◆ **Records shown**:
>>>
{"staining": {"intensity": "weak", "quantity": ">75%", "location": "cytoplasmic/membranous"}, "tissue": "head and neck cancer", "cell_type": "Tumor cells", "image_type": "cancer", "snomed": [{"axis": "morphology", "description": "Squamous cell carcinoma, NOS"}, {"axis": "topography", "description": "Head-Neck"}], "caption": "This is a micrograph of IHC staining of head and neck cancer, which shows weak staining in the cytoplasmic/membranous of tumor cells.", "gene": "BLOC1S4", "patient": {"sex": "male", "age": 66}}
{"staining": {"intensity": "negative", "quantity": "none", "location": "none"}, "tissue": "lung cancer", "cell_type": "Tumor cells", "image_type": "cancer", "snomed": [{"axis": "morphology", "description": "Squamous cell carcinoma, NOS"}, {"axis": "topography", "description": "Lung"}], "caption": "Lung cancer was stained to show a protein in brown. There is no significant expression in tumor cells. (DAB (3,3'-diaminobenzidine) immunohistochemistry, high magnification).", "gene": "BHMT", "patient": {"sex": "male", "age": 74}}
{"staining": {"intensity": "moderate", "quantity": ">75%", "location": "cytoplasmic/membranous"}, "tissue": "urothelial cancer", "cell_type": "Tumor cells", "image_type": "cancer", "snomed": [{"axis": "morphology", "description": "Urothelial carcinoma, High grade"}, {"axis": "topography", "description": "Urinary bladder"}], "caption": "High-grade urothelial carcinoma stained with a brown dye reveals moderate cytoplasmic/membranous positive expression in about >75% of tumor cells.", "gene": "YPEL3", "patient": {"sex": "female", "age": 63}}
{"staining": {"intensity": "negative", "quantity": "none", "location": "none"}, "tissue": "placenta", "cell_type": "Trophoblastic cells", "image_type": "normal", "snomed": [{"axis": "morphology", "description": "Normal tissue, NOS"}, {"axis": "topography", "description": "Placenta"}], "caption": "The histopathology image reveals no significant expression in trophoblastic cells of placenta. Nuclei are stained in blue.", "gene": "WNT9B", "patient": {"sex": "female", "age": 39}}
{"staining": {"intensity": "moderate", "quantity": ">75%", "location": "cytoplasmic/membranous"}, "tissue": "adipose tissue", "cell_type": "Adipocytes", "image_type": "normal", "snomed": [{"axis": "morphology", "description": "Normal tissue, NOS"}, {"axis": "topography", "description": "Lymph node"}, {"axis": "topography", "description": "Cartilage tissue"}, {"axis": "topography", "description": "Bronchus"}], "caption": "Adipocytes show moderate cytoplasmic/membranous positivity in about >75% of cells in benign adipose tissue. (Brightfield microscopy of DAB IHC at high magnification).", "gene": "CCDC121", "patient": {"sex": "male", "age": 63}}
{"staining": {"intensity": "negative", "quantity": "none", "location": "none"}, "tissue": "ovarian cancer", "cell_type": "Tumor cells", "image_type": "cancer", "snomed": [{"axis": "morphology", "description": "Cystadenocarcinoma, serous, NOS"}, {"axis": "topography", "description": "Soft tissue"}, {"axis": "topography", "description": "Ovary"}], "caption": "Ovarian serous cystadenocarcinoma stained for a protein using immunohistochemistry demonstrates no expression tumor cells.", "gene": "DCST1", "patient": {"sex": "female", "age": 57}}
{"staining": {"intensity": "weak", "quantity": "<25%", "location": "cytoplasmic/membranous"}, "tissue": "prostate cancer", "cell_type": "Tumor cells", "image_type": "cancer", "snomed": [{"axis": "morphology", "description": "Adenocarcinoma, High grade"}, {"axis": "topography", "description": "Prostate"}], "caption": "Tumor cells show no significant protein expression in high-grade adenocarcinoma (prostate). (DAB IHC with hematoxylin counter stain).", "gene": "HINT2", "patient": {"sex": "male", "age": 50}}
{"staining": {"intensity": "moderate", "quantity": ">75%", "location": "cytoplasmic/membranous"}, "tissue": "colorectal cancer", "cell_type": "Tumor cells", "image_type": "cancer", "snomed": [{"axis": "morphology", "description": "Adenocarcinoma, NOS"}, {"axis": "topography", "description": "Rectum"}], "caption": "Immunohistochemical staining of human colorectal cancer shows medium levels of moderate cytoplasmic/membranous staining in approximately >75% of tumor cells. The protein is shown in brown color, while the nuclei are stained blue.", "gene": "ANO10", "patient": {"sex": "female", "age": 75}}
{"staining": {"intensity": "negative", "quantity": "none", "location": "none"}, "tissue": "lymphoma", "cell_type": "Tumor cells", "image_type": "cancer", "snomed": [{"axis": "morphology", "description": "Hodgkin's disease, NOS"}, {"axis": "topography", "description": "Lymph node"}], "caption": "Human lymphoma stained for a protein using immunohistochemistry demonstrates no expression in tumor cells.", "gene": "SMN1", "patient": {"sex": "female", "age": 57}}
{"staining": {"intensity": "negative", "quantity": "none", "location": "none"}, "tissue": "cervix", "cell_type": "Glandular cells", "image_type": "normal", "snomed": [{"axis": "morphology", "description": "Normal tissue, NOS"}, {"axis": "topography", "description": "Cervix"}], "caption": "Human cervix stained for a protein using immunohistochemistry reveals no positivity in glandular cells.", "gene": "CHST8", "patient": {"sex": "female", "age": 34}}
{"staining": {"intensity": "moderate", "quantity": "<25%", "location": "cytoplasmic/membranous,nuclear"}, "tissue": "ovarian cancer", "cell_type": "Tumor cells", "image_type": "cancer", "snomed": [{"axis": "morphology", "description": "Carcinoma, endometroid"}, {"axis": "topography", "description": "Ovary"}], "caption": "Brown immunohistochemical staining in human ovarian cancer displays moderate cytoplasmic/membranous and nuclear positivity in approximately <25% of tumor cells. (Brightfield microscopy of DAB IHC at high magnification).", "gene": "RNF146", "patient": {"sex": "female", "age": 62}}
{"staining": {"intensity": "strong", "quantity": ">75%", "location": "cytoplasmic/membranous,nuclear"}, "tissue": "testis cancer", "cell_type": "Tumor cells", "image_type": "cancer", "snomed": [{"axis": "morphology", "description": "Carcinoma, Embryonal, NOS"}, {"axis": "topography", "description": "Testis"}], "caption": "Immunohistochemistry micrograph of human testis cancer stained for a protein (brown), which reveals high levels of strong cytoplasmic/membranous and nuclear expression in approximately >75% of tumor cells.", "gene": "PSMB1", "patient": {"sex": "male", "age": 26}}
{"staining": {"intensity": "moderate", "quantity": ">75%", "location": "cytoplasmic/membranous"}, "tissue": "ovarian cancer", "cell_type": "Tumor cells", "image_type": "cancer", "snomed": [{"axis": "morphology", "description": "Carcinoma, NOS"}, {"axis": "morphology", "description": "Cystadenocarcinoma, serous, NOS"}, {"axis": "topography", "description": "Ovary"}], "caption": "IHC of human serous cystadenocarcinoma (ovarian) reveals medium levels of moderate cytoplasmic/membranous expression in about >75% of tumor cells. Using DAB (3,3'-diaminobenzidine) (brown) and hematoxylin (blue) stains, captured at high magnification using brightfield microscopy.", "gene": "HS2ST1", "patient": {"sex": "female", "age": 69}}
<<<
Quote the entire listing above exactly.

◆ **Exercise output**:
{"staining": {"intensity": "weak", "quantity": ">75%", "location": "cytoplasmic/membranous"}, "tissue": "head and neck cancer", "cell_type": "Tumor cells", "image_type": "cancer", "snomed": [{"axis": "morphology", "description": "Squamous cell carcinoma, NOS"}, {"axis": "topography", "description": "Head-Neck"}], "caption": "This is a micrograph of IHC staining of head and neck cancer, which shows weak staining in the cytoplasmic/membranous of tumor cells.", "gene": "BLOC1S4", "patient": {"sex": "male", "age": 66}}
{"staining": {"intensity": "negative", "quantity": "none", "location": "none"}, "tissue": "lung cancer", "cell_type": "Tumor cells", "image_type": "cancer", "snomed": [{"axis": "morphology", "description": "Squamous cell carcinoma, NOS"}, {"axis": "topography", "description": "Lung"}], "caption": "Lung cancer was stained to show a protein in brown. There is no significant expression in tumor cells. (DAB (3,3'-diaminobenzidine) immunohistochemistry, high magnification).", "gene": "BHMT", "patient": {"sex": "male", "age": 74}}
{"staining": {"intensity": "moderate", "quantity": ">75%", "location": "cytoplasmic/membranous"}, "tissue": "urothelial cancer", "cell_type": "Tumor cells", "image_type": "cancer", "snomed": [{"axis": "morphology", "description": "Urothelial carcinoma, High grade"}, {"axis": "topography", "description": "Urinary bladder"}], "caption": "High-grade urothelial carcinoma stained with a brown dye reveals moderate cytoplasmic/membranous positive expression in about >75% of tumor cells.", "gene": "YPEL3", "patient": {"sex": "female", "age": 63}}
{"staining": {"intensity": "negative", "quantity": "none", "location": "none"}, "tissue": "placenta", "cell_type": "Trophoblastic cells", "image_type": "normal", "snomed": [{"axis": "morphology", "description": "Normal tissue, NOS"}, {"axis": "topography", "description": "Placenta"}], "caption": "The histopathology image reveals no significant expression in trophoblastic cells of placenta. Nuclei are stained in blue.", "gene": "WNT9B", "patient": {"sex": "female", "age": 39}}
{"staining": {"intensity": "moderate", "quantity": ">75%", "location": "cytoplasmic/membranous"}, "tissue": "adipose tissue", "cell_type": "Adipocytes", "image_type": "normal", "snomed": [{"axis": "morphology", "description": "Normal tissue, NOS"}, {"axis": "topography", "description": "Lymph node"}, {"axis": "topography", "description": "Cartilage tissue"}, {"axis": "topography", "description": "Bronchus"}], "caption": "Adipocytes show moderate cytoplasmic/membranous positivity in about >75% of cells in benign adipose tissue. (Brightfield microscopy of DAB IHC at high magnification).", "gene": "CCDC121", "patient": {"sex": "male", "age": 63}}
{"staining": {"intensity": "negative", "quantity": "none", "location": "none"}, "tissue": "ovarian cancer", "cell_type": "Tumor cells", "image_type": "cancer", "snomed": [{"axis": "morphology", "description": "Cystadenocarcinoma, serous, NOS"}, {"axis": "topography", "description": "Soft tissue"}, {"axis": "topography", "description": "Ovary"}], "caption": "Ovarian serous cystadenocarcinoma stained for a protein using immunohistochemistry demonstrates no expression tumor cells.", "gene": "DCST1", "patient": {"sex": "female", "age": 57}}
{"staining": {"intensity": "weak", "quantity": "<25%", "location": "cytoplasmic/membranous"}, "tissue": "prostate cancer", "cell_type": "Tumor cells", "image_type": "cancer", "snomed": [{"axis": "morphology", "description": "Adenocarcinoma, High grade"}, {"axis": "topography", "description": "Prostate"}], "caption": "Tumor cells show no significant protein expression in high-grade adenocarcinoma (prostate). (DAB IHC with hematoxylin counter stain).", "gene": "HINT2", "patient": {"sex": "male", "age": 50}}
{"staining": {"intensity": "moderate", "quantity": ">75%", "location": "cytoplasmic/membranous"}, "tissue": "colorectal cancer", "cell_type": "Tumor cells", "image_type": "cancer", "snomed": [{"axis": "morphology", "description": "Adenocarcinoma, NOS"}, {"axis": "topography", "description": "Rectum"}], "caption": "Immunohistochemical staining of human colorectal cancer shows medium levels of moderate cytoplasmic/membranous staining in approximately >75% of tumor cells. The protein is shown in brown color, while the nuclei are stained blue.", "gene": "ANO10", "patient": {"sex": "female", "age": 75}}
{"staining": {"intensity": "negative", "quantity": "none", "location": "none"}, "tissue": "lymphoma", "cell_type": "Tumor cells", "image_type": "cancer", "snomed": [{"axis": "morphology", "description": "Hodgkin's disease, NOS"}, {"axis": "topography", "description": "Lymph node"}], "caption": "Human lymphoma stained for a protein using immunohistochemistry demonstrates no expression in tumor cells.", "gene": "SMN1", "patient": {"sex": "female", "age": 57}}
{"staining": {"intensity": "negative", "quantity": "none", "location": "none"}, "tissue": "cervix", "cell_type": "Glandular cells", "image_type": "normal", "snomed": [{"axis": "morphology", "description": "Normal tissue, NOS"}, {"axis": "topography", "description": "Cervix"}], "caption": "Human cervix stained for a protein using immunohistochemistry reveals no positivity in glandular cells.", "gene": "CHST8", "patient": {"sex": "female", "age": 34}}
{"staining": {"intensity": "moderate", "quantity": "<25%", "location": "cytoplasmic/membranous,nuclear"}, "tissue": "ovarian cancer", "cell_type": "Tumor cells", "image_type": "cancer", "snomed": [{"axis": "morphology", "description": "Carcinoma, endometroid"}, {"axis": "topography", "description": "Ovary"}], "caption": "Brown immunohistochemical staining in human ovarian cancer displays moderate cytoplasmic/membranous and nuclear positivity in approximately <25% of tumor cells. (Brightfield microscopy of DAB IHC at high magnification).", "gene": "RNF146", "patient": {"sex": "female", "age": 62}}
{"staining": {"intensity": "strong", "quantity": ">75%", "location": "cytoplasmic/membranous,nuclear"}, "tissue": "testis cancer", "cell_type": "Tumor cells", "image_type": "cancer", "snomed": [{"axis": "morphology", "description": "Carcinoma, Embryonal, NOS"}, {"axis": "topography", "description": "Testis"}], "caption": "Immunohistochemistry micrograph of human testis cancer stained for a protein (brown), which reveals high levels of strong cytoplasmic/membranous and nuclear expression in approximately >75% of tumor cells.", "gene": "PSMB1", "patient": {"sex": "male", "age": 26}}
{"staining": {"intensity": "moderate", "quantity": ">75%", "location": "cytoplasmic/membranous"}, "tissue": "ovarian cancer", "cell_type": "Tumor cells", "image_type": "cancer", "snomed": [{"axis": "morphology", "description": "Carcinoma, NOS"}, {"axis": "morphology", "description": "Cystadenocarcinoma, serous, NOS"}, {"axis": "topography", "description": "Ovary"}], "caption": "IHC of human serous cystadenocarcinoma (ovarian) reveals medium levels of moderate cytoplasmic/membranous expression in about >75% of tumor cells. Using DAB (3,3'-diaminobenzidine) (brown) and hematoxylin (blue) stains, captured at high magnification using brightfield microscopy.", "gene": "HS2ST1", "patient": {"sex": "female", "age": 69}}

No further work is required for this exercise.